The USA and UK are among the other countries that fluoridate their water.

Ministry of Health’s Stewart Jessamine said the chemicals used in water treatment were purchased from supply companies and complied with rigorous standards for purity and quality. Those standards can be viewed here.

“The Ministry of Health strongly supports water fluoridation as a safe, effective and affordable way to prevent and reduce tooth decay across the whole population,” Jessamine said.

Daniel Ryan of pro-fluoride group Making Sense of Fluoride said the ads were misleading.

“The simplicity of Fluoride-Free NZ’s message ignores the inevitable complexities that accompany many scientific topics,” Ryan said.

Comparisons between New Zealand and other country’s water fluoridation ignored naturally occurring fluoride in water, as well as artificially fluoridated milk and salt.

“There is much scaremongering and misinformation around fluoridation on the internet and in alternative media. It is easy for the public to become confused about the evidence, and start to believe that fluoride is harmful,” Ryan said.

One expert approached by Stuff said he had promised his wife to stop commenting on fluoride stories after receiving violent threats when he spoke out in the past.


Advertising Standards Authority (ASA) boss Hilary Souter said she expected complaints about the ads.

“It’s a topic that generates complaints as a rule.”

The industry standards body has fully upheld six of eight complaints against the group in the past three years. One of the complaints was partly upheld, while one was rejected.

“The ASA doesn’t take a position on whether their science is better than your science,” Souter said, but ads are required to not actively mislead the public.

“We also have an advocacy rule. If you are taking a particular position on something then you get a long piece of rope.”

Fluoridation complaints are so common that they are used as an example in the ASA’s code.

Ryan’s group planned to take a complaint to the ASA, and questioned TV3-owner Mediaworks’ wisdom in airing the ads at all.

“Given Fluoride-Free NZ’s history of false advertising and their unscientific stance on water fluoridation, I would hope that Mediaworks submitted these adverts to a high level of scrutiny before deciding to broadcast them,” Ryan said.

“It seems surprising that Mediaworks would not find anything of issue in the adverts.”

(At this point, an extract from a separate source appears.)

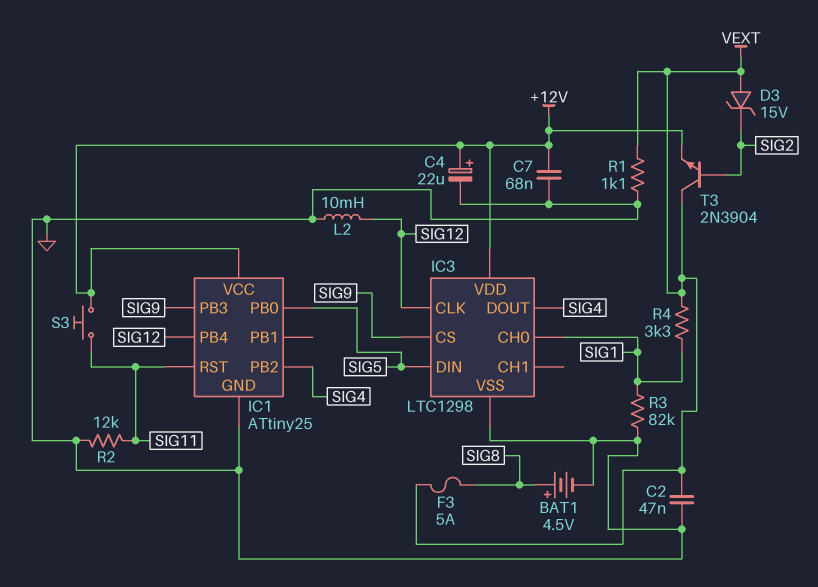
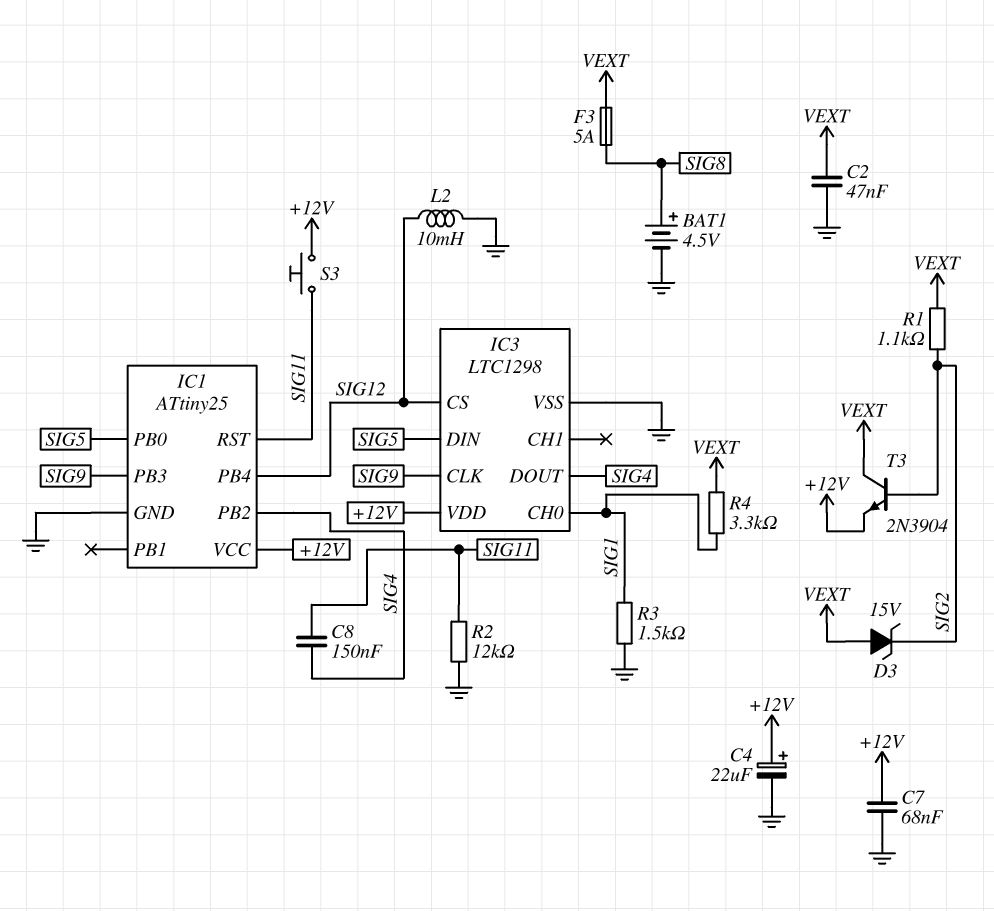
C8: none -> 150nF (SIG4, SIG11)
IC3 pin CLK: SIG12 -> SIG9
IC3 pin CS: SIG9 -> SIG12
R1: 1.1k (GND, VEXT) -> 1.1k (SIG2, VEXT)
R3: 82k (GND, SIG1) -> 1.5k (GND, SIG1)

Mediaworks said the ads had been approved by the Commercial Approvals Bureau before airing. The group uses the ASA code.

Church of Fluoride-Free NZ said he expected any complaints to fail.

“You look at those ads and ask yourself ‘what in those ads is untruthful?'”


The wider ad campaign is in part a response to a recent proposal to hand over water fluoridation to District Health Boards (DHBS), taking away control from local councils.

Health Minister Jonathan Coleman announced the upcoming legislative change in April.

The Ministry said 1.45 million Kiwis live in places without fluoridated water and subsequently miss out on the health benefits.

Anti-fluoride groups have been embroiled in legal and political battles up and down the country over fluoridation.

Christchurch water remains unfluoridated, while Auckland, Wellington and Dunedin all add it to their water.

Two non-fluoridated taps are now available in Hamilton, after fluoride was temporarily removed then reintroduced to the city’s water supplies earlier this decade.

The change has widespread support in Parliament, with Labour’s shadow Health Minister Annette King saying fluoridation was “never an issue for local government”.

Fluoride-Free NZ and other anti-fluoride groups strongly oppose the proposal.

“People like freedom of choice. They don’t like being dictated to by compulsory medication,” Church said.